On 10/17/2012 04:25 PM, Tom Lane wrote:
...Now having said that, I would definitely like to see rules in their current form go away eventually. But not without a substitute. Triggers are not a complete replacement, and no amount of wishful thinking makes them so.
...
Perhaps it would be more profitable to try to identify the pain points that make people so eager to get rid of rules, and then see if we could alleviate them.

Alternately/additionally identify the deficiencies in triggers that drive users to prefer rules. For example, a common need is to update a log table whenever updates are made to a main table.
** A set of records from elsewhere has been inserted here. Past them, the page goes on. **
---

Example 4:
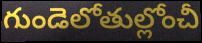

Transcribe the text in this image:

గుండెలోతుల్లోంచీ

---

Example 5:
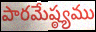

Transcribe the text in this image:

పారమేష్ఠ్యము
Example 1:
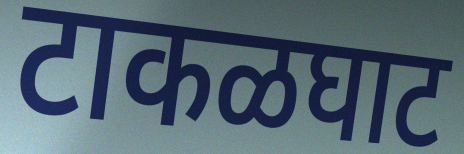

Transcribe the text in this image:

टाकळघाट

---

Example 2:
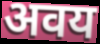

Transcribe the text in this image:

अवय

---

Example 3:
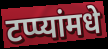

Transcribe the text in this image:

टप्प्यांमधे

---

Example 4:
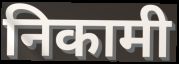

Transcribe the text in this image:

Using rules to accomplish this is very easy to understand and write, even for most beginners. (Understand properly including limitations and dangers is another issue, of course.) It is also easy to maintain. If you drop the table, the rule is cleaned up as well.
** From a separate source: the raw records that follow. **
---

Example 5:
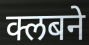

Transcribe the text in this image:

क्लबने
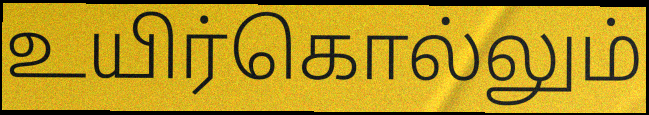
உயிர்கொல்லும்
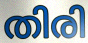
തിരി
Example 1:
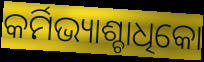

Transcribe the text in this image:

କର୍ମିଭ୍ୟାଶ୍ଚାଧିକୋ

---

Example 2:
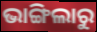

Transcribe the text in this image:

ଭାଙ୍ଗିଲାରୁ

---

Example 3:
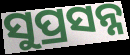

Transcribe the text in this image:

ସୁପ୍ରସନ୍ନ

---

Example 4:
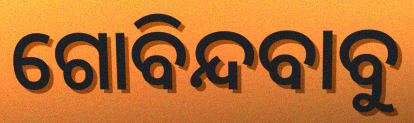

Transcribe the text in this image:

ଗୋବିନ୍ଦବାବୁ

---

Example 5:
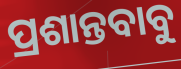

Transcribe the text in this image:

ପ୍ରଶାନ୍ତବାବୁ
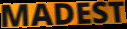
MADEST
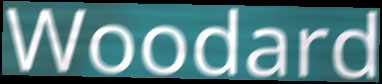
Woodard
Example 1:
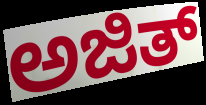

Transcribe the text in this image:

ಅಜಿತ್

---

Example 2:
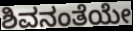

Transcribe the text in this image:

ಶಿವನಂತೆಯೇ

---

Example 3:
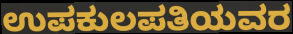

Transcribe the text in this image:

ಉಪಕುಲಪತಿಯವರ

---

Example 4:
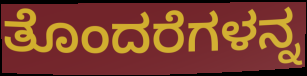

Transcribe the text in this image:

ತೊಂದರೆಗಳನ್ನ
With triggers you need to select from a variety of available languages, write a function in that language and write a trigger that calls that function. Dropping the function will remove the trigger but the user must remember to delete the function as well, if desired. Nothing insurmountable but inconvenient compared to the use of a rule.

Per the documentation "PostgreSQL only allows the execution of a user-defined function for the triggered action. The standard allows the execution of a number of other SQL commands..."

There may be valid reasons why implementing that part of the SQL standard in PostgreSQL is difficult or unwise but removing that limitation on triggers would eliminate one annoyance that pushes users toward rules.